Mr Peppermint Grove

Peppy Grove sets the standard in Perth elitism. The resident’s modesty remains buried under a pile of old money, and their reluctance to mingle with Perth riff-raff is so prevalent that they are represented by their very own local government.

What is good for the Claremont goose is not good for the Peppermint gander, and the residents delight in ordering their staff around while slowly wealth-urbating on the silver spoon jammed firmly up their affluent cash-holes.

Chris is the sort of blue-blooded toff that prefers to be called “Christopher”. Each item that adorns his body is arrogantly referenced by the material’s exotic origin, “this cardigan is Tibetan Cashmere”, so Jeeves knows to be careful when passing the cognac.

His suede loafers scream “young Liberal turd-muncher”, and his gold family ring seals the deal. His shirt remains tucked as comfortably as his self-assurance that generational wealth is the most important thing a man can possess in life.

Normally, Christopher only leaves the Shire to attend work and occasionally a polo function. Today, he must put his AMG in harm’s way and visit a client in Applecross.

He stops at a set of traffic lights and almost has a heart attack when a windscreen washer slaps his hepatitis-ridden squeegee on his windscreen, “my word”.

Christopher has legitimately never met a poor person and freezes like a Whistler ski slope. The angry windscreen wiper bangs on the passenger window, sending poverty-shock waves through Christopher’s trust-funded soul.

The sheer horror of the ordeal has left Christopher in pieces. He calls mumsy who is happily nursing her second breakfast gin and sobs, “mother, he was awful, and I think I may’ve run over his foot!”

His mother tries to feign the last remaining drops of motherly care, “oh darling, how dreadful, is the car OK?” Luckily for Christopher, his car is fine, and he figures, a crushed foot is part & parcel of the poor lifestyle decisions that people south of the river make in life. “I’m sure he is used to that sort of malarkey, what a vile man”.

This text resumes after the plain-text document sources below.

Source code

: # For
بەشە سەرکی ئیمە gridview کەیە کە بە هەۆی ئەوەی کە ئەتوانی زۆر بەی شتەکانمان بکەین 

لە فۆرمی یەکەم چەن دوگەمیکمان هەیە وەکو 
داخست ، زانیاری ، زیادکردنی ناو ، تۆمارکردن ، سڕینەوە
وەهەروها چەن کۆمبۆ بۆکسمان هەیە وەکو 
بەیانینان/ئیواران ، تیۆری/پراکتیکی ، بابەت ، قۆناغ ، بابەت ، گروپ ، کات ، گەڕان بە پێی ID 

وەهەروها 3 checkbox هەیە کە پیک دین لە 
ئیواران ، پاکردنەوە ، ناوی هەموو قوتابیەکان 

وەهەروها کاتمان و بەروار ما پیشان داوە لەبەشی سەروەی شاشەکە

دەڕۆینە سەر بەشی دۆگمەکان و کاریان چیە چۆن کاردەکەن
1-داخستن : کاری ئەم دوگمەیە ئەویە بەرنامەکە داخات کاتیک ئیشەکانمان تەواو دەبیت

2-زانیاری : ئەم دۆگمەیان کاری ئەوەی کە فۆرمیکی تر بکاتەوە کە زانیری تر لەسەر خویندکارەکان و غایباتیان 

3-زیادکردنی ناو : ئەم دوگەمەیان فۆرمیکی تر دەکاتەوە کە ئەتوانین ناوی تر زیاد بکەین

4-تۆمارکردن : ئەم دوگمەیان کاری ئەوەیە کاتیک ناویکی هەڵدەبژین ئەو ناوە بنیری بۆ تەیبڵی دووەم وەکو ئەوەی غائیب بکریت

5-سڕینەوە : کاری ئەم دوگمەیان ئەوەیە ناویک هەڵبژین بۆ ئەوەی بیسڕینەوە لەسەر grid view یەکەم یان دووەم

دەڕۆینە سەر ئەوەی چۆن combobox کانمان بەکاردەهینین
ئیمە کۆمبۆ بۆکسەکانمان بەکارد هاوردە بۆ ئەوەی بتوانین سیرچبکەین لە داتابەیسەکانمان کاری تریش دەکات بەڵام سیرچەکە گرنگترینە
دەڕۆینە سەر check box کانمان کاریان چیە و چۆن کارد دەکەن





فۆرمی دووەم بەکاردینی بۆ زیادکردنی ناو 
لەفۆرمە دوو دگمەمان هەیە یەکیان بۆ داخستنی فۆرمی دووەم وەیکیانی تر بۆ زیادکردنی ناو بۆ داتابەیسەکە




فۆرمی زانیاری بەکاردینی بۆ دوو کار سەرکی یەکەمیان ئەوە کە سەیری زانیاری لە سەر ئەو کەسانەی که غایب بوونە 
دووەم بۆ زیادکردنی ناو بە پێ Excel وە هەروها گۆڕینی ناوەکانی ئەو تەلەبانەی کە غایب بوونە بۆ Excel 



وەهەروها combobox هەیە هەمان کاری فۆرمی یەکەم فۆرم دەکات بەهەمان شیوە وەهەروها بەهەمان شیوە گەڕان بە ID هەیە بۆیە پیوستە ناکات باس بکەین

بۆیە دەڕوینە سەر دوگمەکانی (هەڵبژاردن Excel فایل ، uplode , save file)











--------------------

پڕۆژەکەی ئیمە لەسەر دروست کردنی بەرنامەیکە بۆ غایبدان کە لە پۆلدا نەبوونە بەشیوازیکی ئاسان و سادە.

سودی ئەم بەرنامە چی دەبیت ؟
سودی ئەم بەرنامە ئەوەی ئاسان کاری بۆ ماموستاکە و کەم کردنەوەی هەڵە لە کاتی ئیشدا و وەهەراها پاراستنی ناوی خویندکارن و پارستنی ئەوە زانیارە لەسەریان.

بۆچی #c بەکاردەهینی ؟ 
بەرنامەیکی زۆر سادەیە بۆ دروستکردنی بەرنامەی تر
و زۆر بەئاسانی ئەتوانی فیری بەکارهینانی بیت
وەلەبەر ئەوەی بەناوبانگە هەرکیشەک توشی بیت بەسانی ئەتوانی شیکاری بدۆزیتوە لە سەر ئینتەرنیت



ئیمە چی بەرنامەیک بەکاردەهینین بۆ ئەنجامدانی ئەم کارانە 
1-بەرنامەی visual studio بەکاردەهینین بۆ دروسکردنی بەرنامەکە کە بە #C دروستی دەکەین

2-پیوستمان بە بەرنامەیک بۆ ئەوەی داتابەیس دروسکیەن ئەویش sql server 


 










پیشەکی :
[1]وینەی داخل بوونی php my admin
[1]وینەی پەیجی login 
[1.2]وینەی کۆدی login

Given the sinister clash he had with reality today, Christopher assembles his money team for a few scotches on his smoking deck. He describes his fracas with the “wild man of Canning Highway”.

Cedric hugs Christopher in that closeted way that fancy-boys do, “they really should have signs or something, warning about this ghastly business”. Suddenly, his ever-influential father busts onto the deck booming like a drunk Royal Earl, “so you got his foot then, did you? Bloody marvellous old boy!”

The group drink scotch and share stories of their close encounters with the great unwashed. Later, Christopher curls up on his 2000 thread Egyptian cotton sheets and says his nightly prayer, “dear lord, we pray for the return of door to door milk and rubbish services in our Shire”. He rests easy in his top tax bracket bubble.